> **EXERCISE DETAILS**
Turn the lines below into a numbered list with no blank lines, and leave the pictures out.

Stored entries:
#####

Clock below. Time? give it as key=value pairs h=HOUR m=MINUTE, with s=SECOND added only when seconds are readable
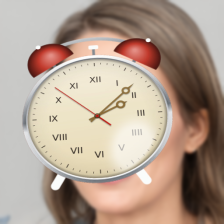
h=2 m=7 s=52
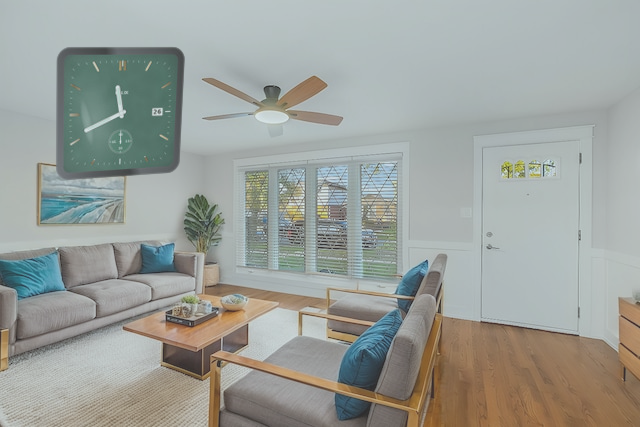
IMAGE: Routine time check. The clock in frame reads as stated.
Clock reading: 11:41
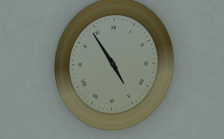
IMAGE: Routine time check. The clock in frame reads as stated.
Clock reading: 4:54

#####

> **EXERCISE ANSWER**
1. Clock below. Time? give it as key=value pairs h=HOUR m=MINUTE, with s=SECOND added only when seconds are readable
2. h=2 m=7 s=52
3. IMAGE: Routine time check. The clock in frame reads as stated.
4. Clock reading: 11:41
5. IMAGE: Routine time check. The clock in frame reads as stated.
6. Clock reading: 4:54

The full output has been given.